** Required action **
Return every line from the one with "Ismet Anitsal, Jeremy" through the one with "Senator Darvennes made a motion to approve the corrected notes", inclusive, exactly as it appears below.

** Listed entries **
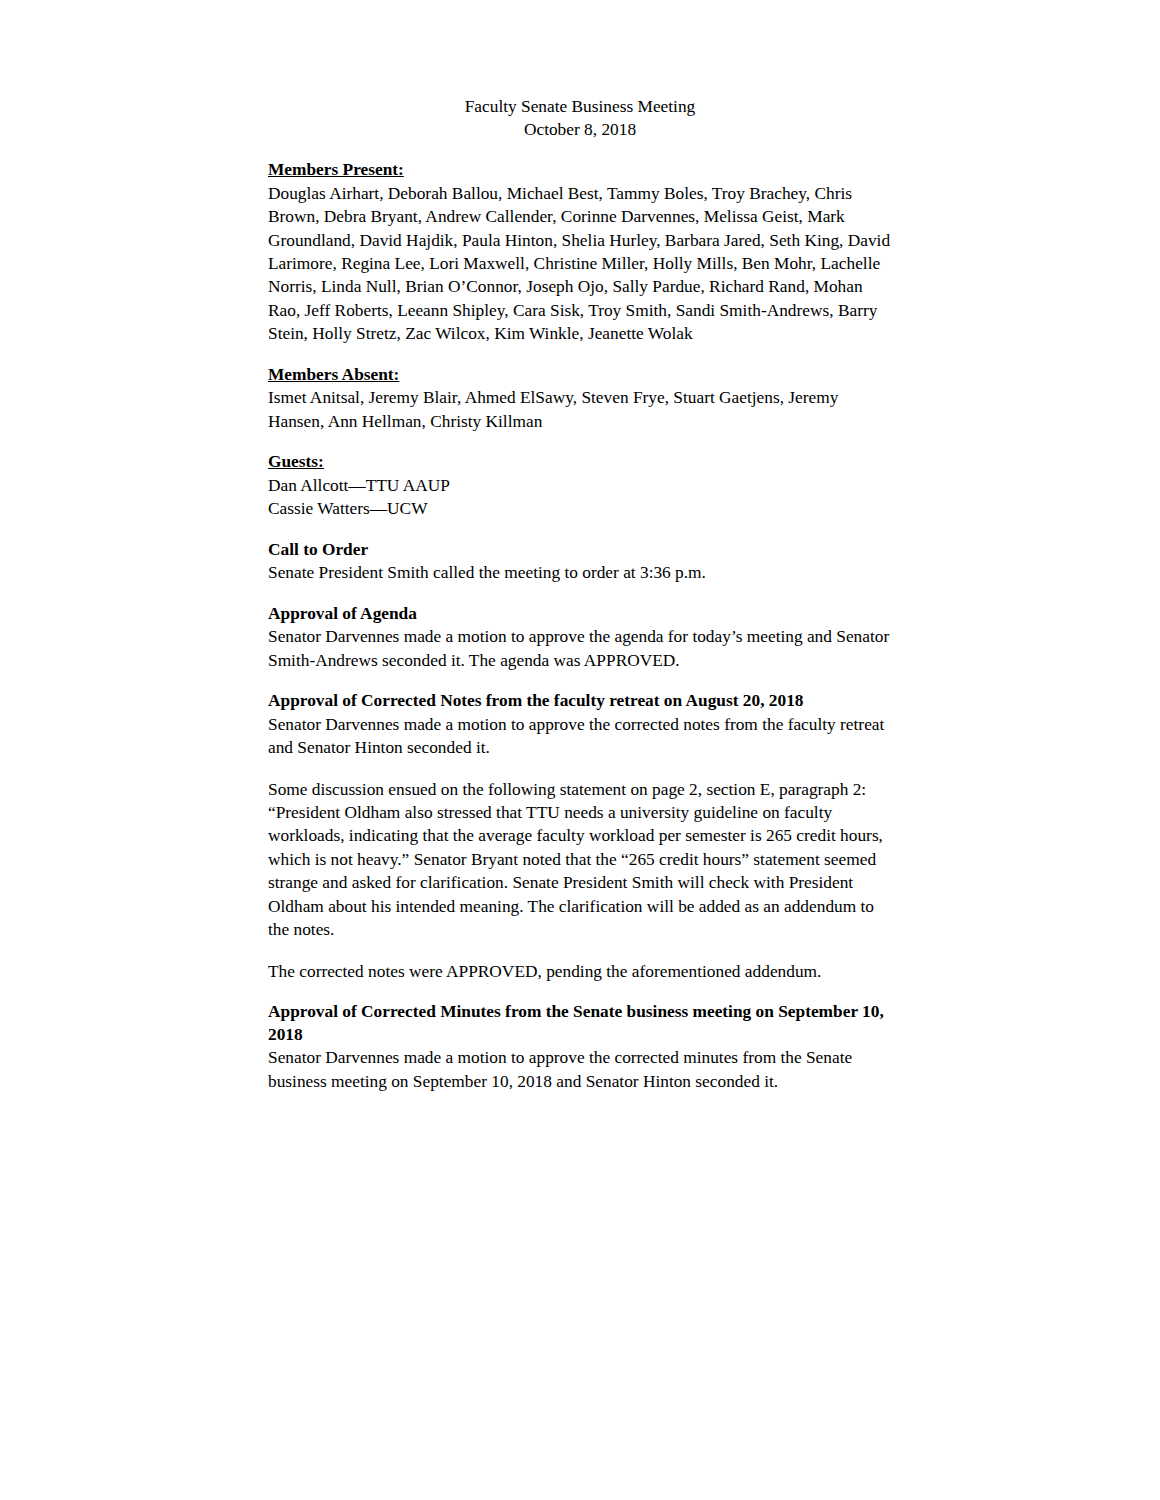Faculty Senate Business MeetingOctober 8, 2018
Members Present:
Douglas Airhart, Deborah Ballou, Michael Best, Tammy Boles, Troy Brachey, Chris Brown, Debra Bryant, Andrew Callender, Corinne Darvennes, Melissa Geist, Mark Groundland, David Hajdik, Paula Hinton, Shelia Hurley, Barbara Jared, Seth King, David Larimore, Regina Lee, Lori Maxwell, Christine Miller, Holly Mills, Ben Mohr, Lachelle Norris, Linda Null, Brian O’Connor, Joseph Ojo, Sally Pardue, Richard Rand, Mohan Rao, Jeff Roberts, Leeann Shipley, Cara Sisk, Troy Smith, Sandi Smith-Andrews, Barry Stein, Holly Stretz, Zac Wilcox, Kim Winkle, Jeanette Wolak
Members Absent:
Ismet Anitsal, Jeremy Blair, Ahmed ElSawy, Steven Frye, Stuart Gaetjens, Jeremy Hansen, Ann Hellman, Christy Killman
Guests:
Dan Allcott—TTU AAUP
Cassie Watters—UCW
Call to Order
Senate President Smith called the meeting to order at 3:36 p.m.
Approval of Agenda
Senator Darvennes made a motion to approve the agenda for today’s meeting and Senator Smith-Andrews seconded it. The agenda was APPROVED.
Approval of Corrected Notes from the faculty retreat on August 20, 2018
Senator Darvennes made a motion to approve the corrected notes from the faculty retreat and Senator Hinton seconded it.
Some discussion ensued on the following statement on page 2, section E, paragraph 2: “President Oldham also stressed that TTU needs a university guideline on faculty workloads, indicating that the average faculty workload per semester is 265 credit hours, which is not heavy.” Senator Bryant noted that the “265 credit hours” statement seemed strange and asked for clarification. Senate President Smith will check with President Oldham about his intended meaning. The clarification will be added as an addendum to the notes.
The corrected notes were APPROVED, pending the aforementioned addendum.
Approval of Corrected Minutes from the Senate business meeting on September 10, 2018
Senator Darvennes made a motion to approve the corrected minutes from the Senate business meeting on September 10, 2018 and Senator Hinton seconded it.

** Task response **
Ismet Anitsal, Jeremy Blair, Ahmed ElSawy, Steven Frye, Stuart Gaetjens, Jeremy Hansen, Ann Hellman, Christy Killman
Guests:
Dan Allcott—TTU AAUP
Cassie Watters—UCW
Call to Order
Senate President Smith called the meeting to order at 3:36 p.m.
Approval of Agenda
Senator Darvennes made a motion to approve the agenda for today’s meeting and Senator Smith-Andrews seconded it. The agenda was APPROVED.
Approval of Corrected Notes from the faculty retreat on August 20, 2018
Senator Darvennes made a motion to approve the corrected notes from the faculty retreat and Senator Hinton seconded it.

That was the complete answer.